WestJet and pilots union reach tentative agreement
Canadian budget carrier WestJet Airlines Ltd. says it has reached a tentative agreement with the WestJet Pilots’ Association (WJPA), which represents more than 1,200 of the company’s pilots.
Voting on the agreement will take place later in November. Canada’s second-largest airline after Air Canada said the highlights of the agreement will be published in early December.
“This is a collaborative agreement that will ensure WestJet remains fully competitive into the future, while providing our pilots with an industry-leading agreement.”
“This agreement represents WestJet’s commitment to work directly with the WJPA on behalf of pilots, based on our shared interests and for the good of the airline.”
Fred Cleveland, WestJet Executive Vice-President, Operations, said the company’s management and the pilots’ union worked diligently to find creative solutions that addressed both productivity and flexibility concerns as well as better compensation.
WJPA’s leadership recommends its members approve the tentative agreement.
WestJet executives and the WJPA started negotiations in September to develop a tentative agreement to replace the existing one, which has served the company and employees since May 2009.

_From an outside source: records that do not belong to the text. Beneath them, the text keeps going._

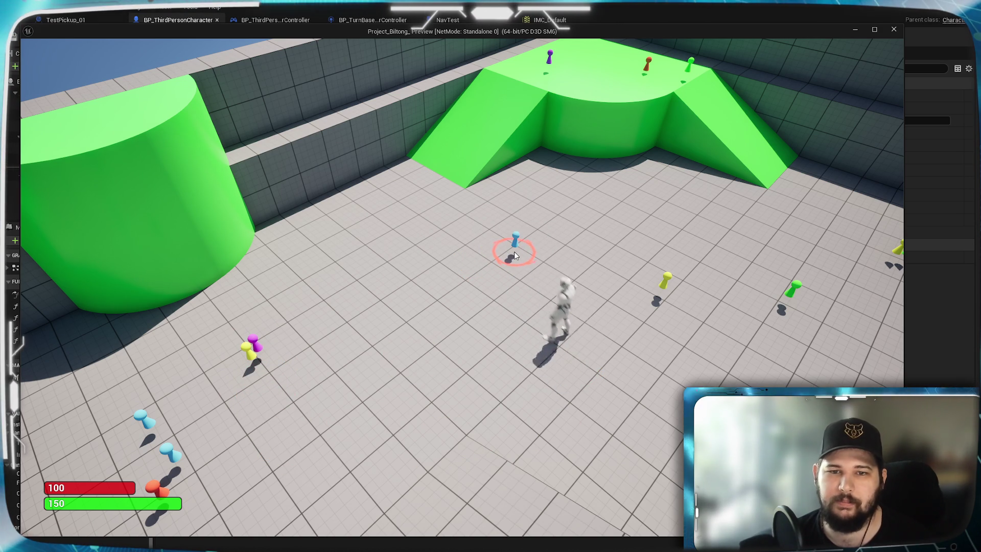
{"action": "left_click", "coordinate": [407, 341]}
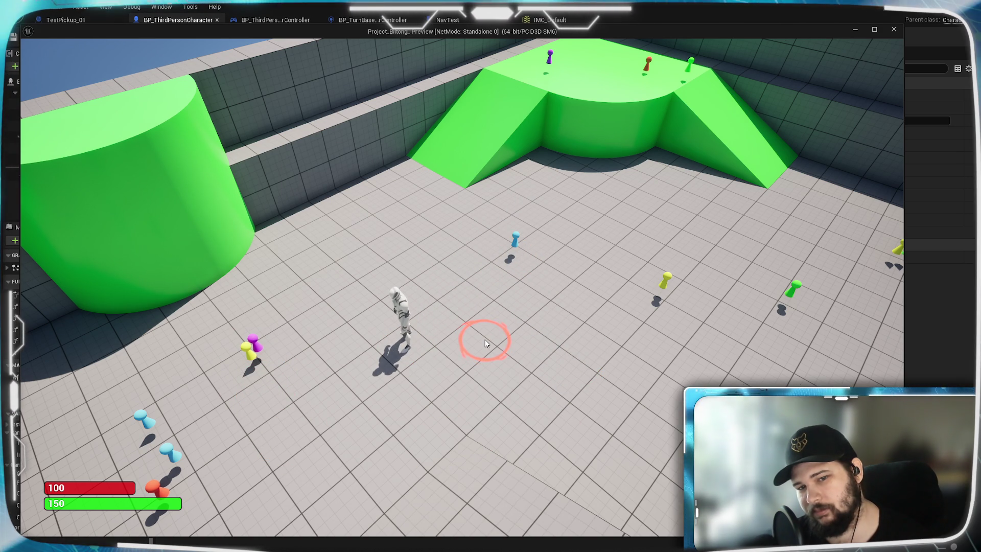
{"action": "left_click", "coordinate": [486, 340]}
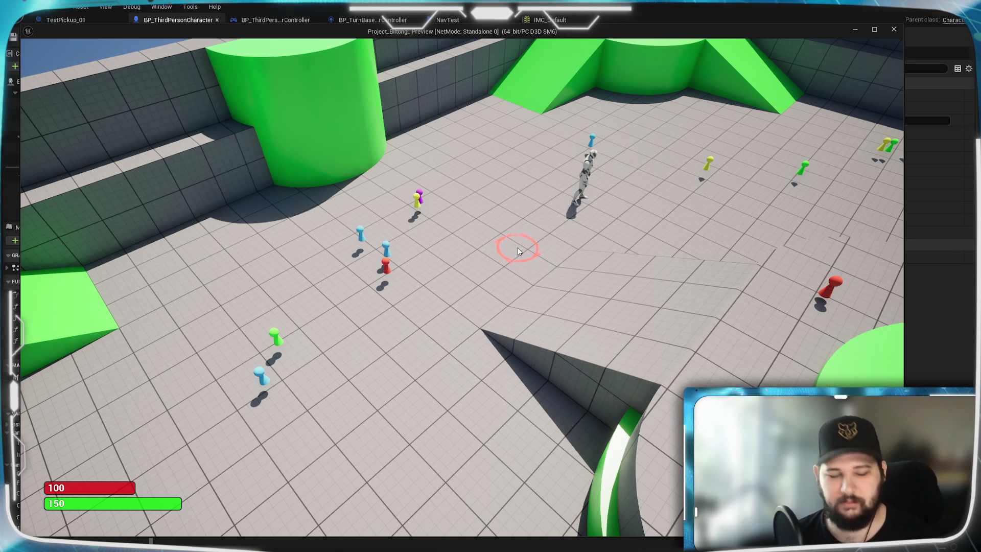
Step: Switch to the close third-person camera with V, run forward, return to top-down, and click-move down-left
{"action": "key", "text": "v"}
{"action": "key", "text": "w"}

WJPA co-chairmen Paul Ysselmuiden and Michael Wesolowski said they recommend the tentative agreement to their membership to review and vote on. “We are encouraged that through this agreement, WestJet leadership has recognized the value that our pilots bring to the company’s overall continued success,” they added.
Earlier in November, WestJet posted higher 3rd quarter earnings. CEO Gregg Saretsky pledged to reduce fares further – a comment that did not go down well with investors.
WestJet says it is expanding into international routes but stresses that cheap fares are still its core business.
Mr. Saretsky said:
“I am loathe to take any fare increases. Our whole ethos here is to provide Canadians with access to affordable travel, so we are all motivated to continue to move fares down, and that requires us to take cost out of our business.”
Air Canada’s 3,000 pilots voted in October in favor of a 10-year contract that included a large bonus scheme, pay increases of 20% over the pact’s life, and a better profit-sharing arrangement.